There were four categories: benefits, health, money and protection.
“Is there a Powerball option?” I asked.
“I’m afraid not,” Luann replied. “If there was, I wouldn’t be here.”
Then we hit the initials: HSA (health savings account), FSA (flexible spending account) and, the one that really stunned me, STD.
“Please tell me it doesn’t stand for what I think it does,” I spluttered.
“It stands for short-term disability,” Luann assured me. “Why?” she added with a smile. “What did you think it stands for?”
“Something that I’m sure isn’t covered,” I said.
I was already signed up for the company’s dental and vision plans, but for the past two years I have been on my wife’s medical plan because it’s less expensive.

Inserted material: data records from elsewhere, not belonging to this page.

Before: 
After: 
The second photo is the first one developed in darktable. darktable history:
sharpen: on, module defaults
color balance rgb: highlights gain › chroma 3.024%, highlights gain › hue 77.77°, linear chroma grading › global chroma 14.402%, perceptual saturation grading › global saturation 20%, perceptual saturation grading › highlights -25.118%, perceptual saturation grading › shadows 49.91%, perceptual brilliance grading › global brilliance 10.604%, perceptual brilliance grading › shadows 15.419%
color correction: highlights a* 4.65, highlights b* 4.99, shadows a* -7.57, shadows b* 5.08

“Her deductible isn’t as high as ours,” I explained. “But no matter what plan you’re on, with deductibles these days, you pretty much have to be in a train wreck for them to take effect.”
“There’s a simple solution,” Luann said. “Don’t take the train.”

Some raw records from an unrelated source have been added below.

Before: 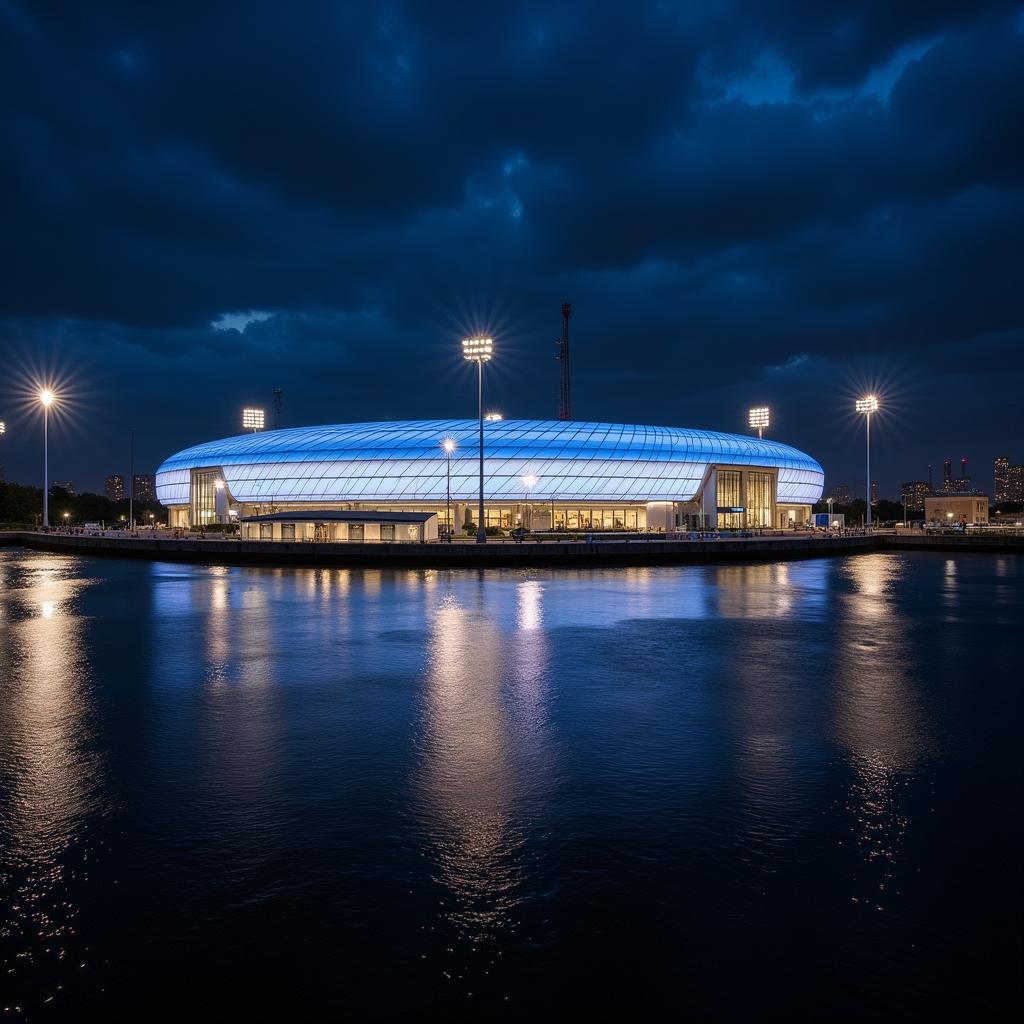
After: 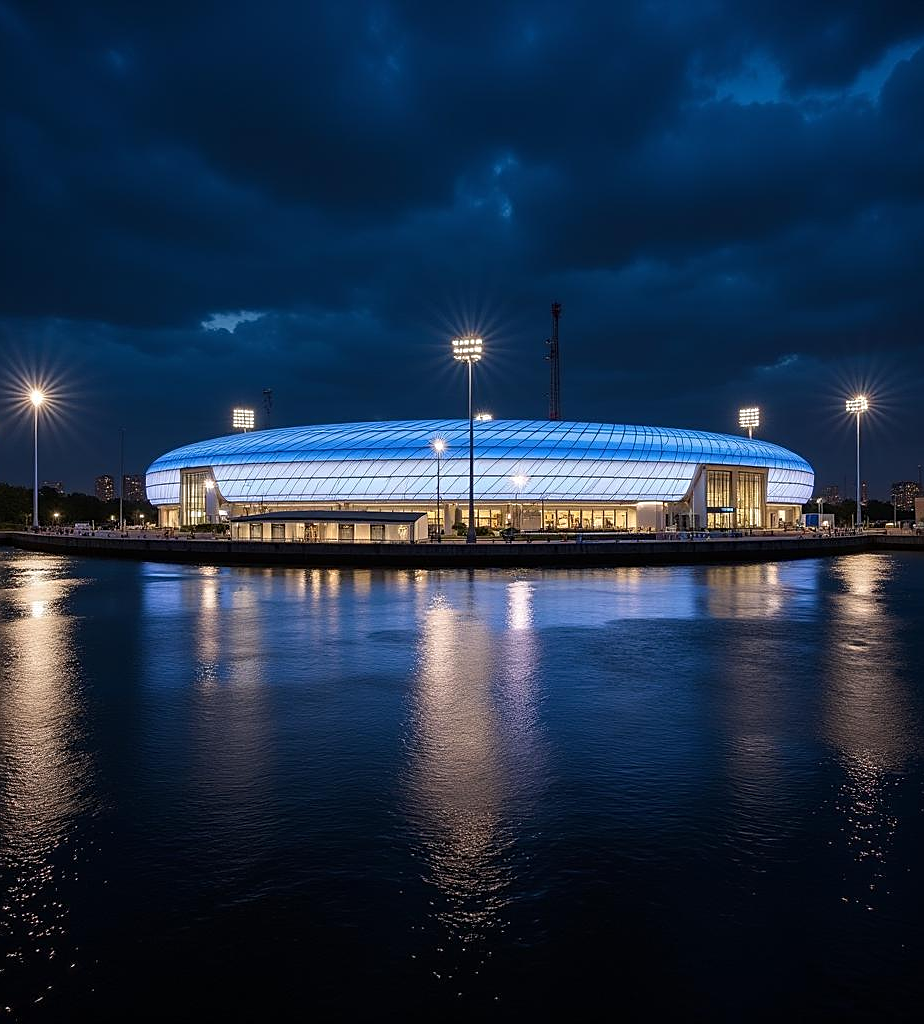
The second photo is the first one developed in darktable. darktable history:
crop and rotate: left 1.007%, right 8.663%
exposure: compensate exposure bias true, compensate highlight preservation false
tone equalizer: on, module defaults
sharpen: on, module defaults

“Good advice,” I said. “But if something happened, I’d have to pay out of my own pocket. And my pocket isn’t big enough to hold all that money.”

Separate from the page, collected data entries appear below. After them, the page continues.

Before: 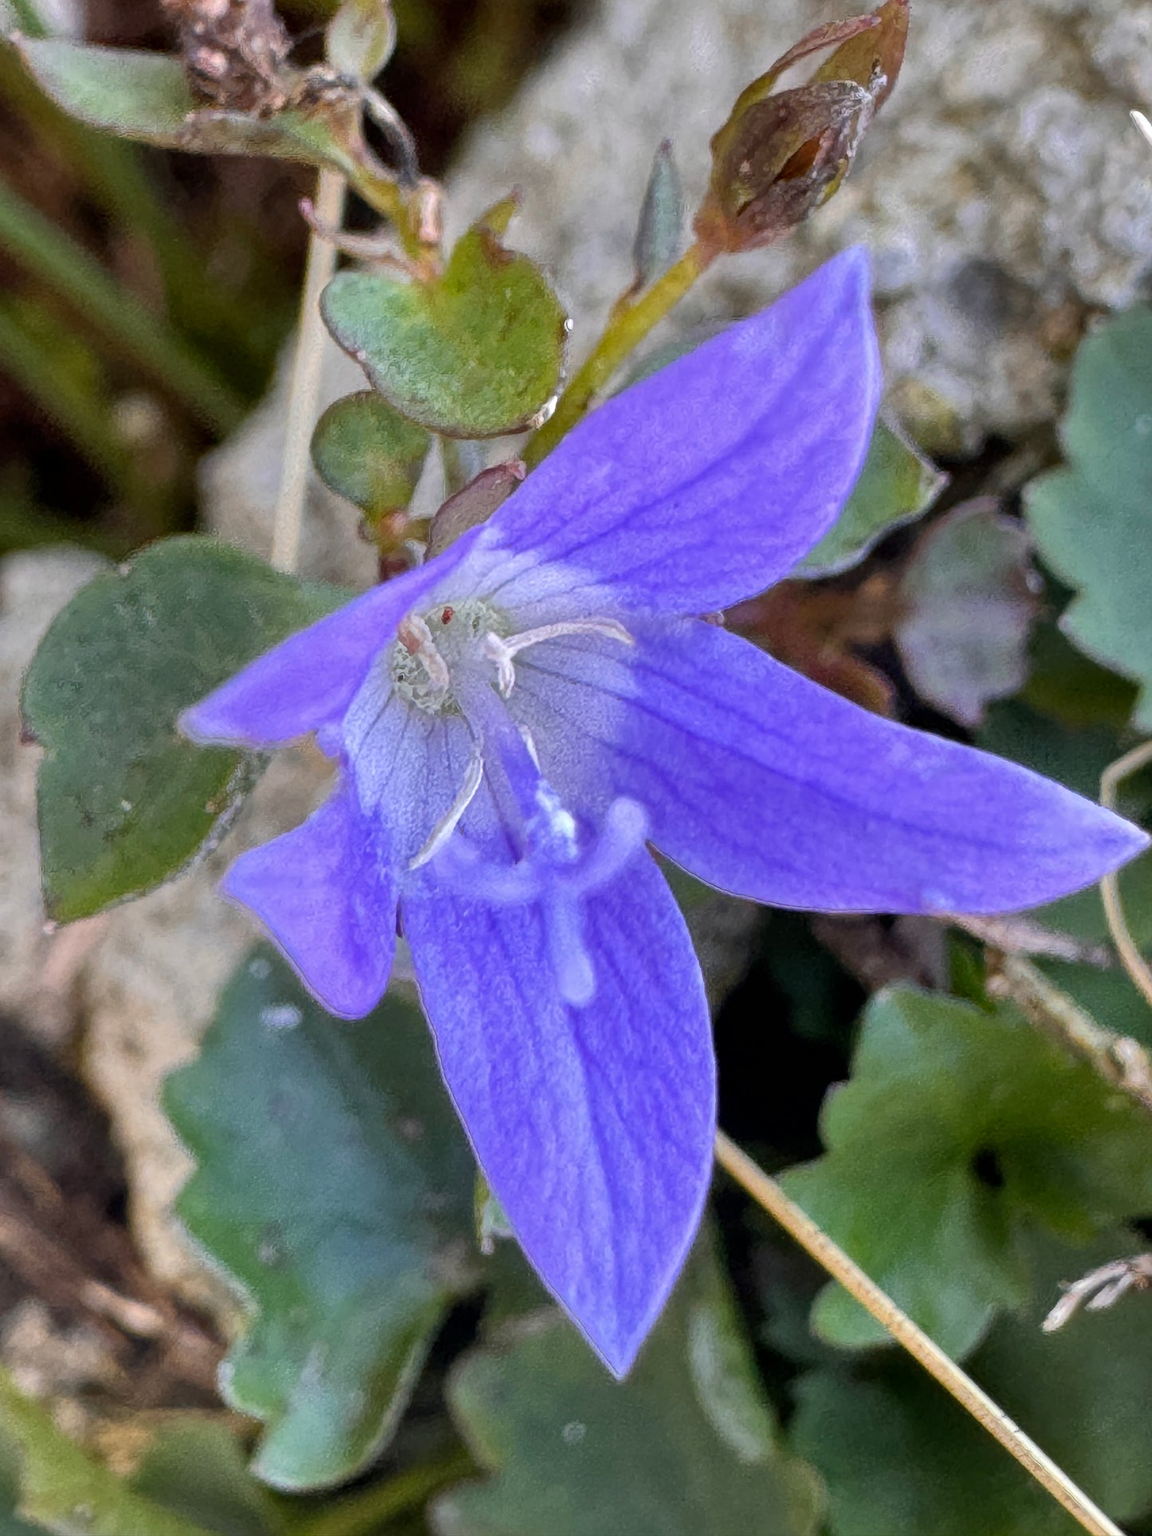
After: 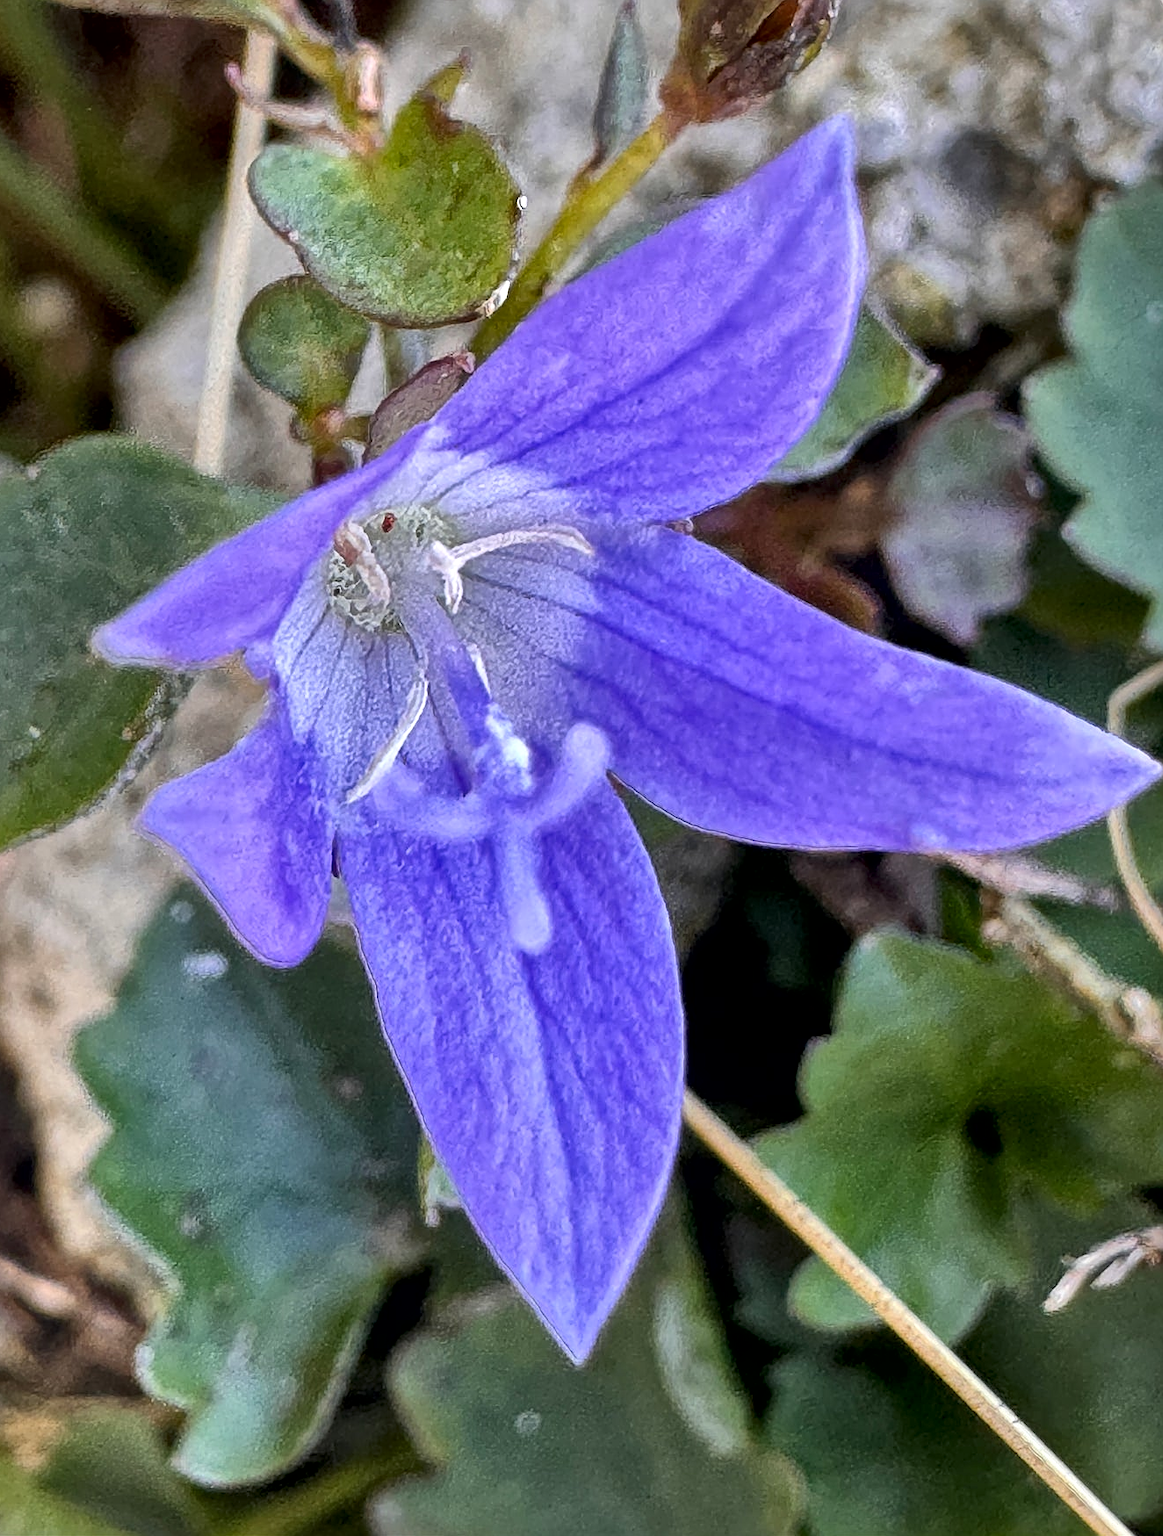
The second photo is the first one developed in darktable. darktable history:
local contrast: mode bilateral grid, contrast 20, coarseness 50, detail 161%, midtone range 0.2
sharpen: on, module defaults
crop and rotate: left 8.262%, top 9.226%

“So what’s the answer?” Luann asked.
I told her the absolutely true story of my three unsuccessful campaigns for vice president of the United States, in 1992, 1996 and 2000, when my running mate, media prankster Alan Abel, was the presidential candidate.
“He ran under the name of Porky,” I told Luann. “I used my nickname, Zez. We were the Gershwin-inspired ticket of Porky and Zez. We ran under the banner of the Cocktail Party. We came up with our health-care plan in New York City, so we called it Big Apple Coverage. Since an apple a day keeps the doctor away, we proposed a 10-cent co-pay on every apple. That way, everyone could afford medical care.”
“I would have voted for you,” Luann said.
“Some people did,” I told her. “They probably couldn’t afford their prescription medications.”
“So there still isn’t an answer to the health-care problem,” Luann said.
“Yes, there is,” I responded. “Porky and I had another proposal: Everybody in America becomes a member of Congress. That way, we’d have the same plan they do, and we’re all covered. Either that or kick Congress off their plan and make them shop for insurance like the rest of us.”
“It’s too bad you didn’t run again last year,” Luann said.
“I’m old now, so if I ran, I’d sprain an ankle or blow out a knee,” I said. “And I wouldn’t meet the deductible.”
I thanked Luann for her help and good humor but said I was going to stick with my wife’s medical plan.
“Stay healthy,” Luann said, though after dealing with me, she no doubt needed a pain reliever. I hope it’s covered.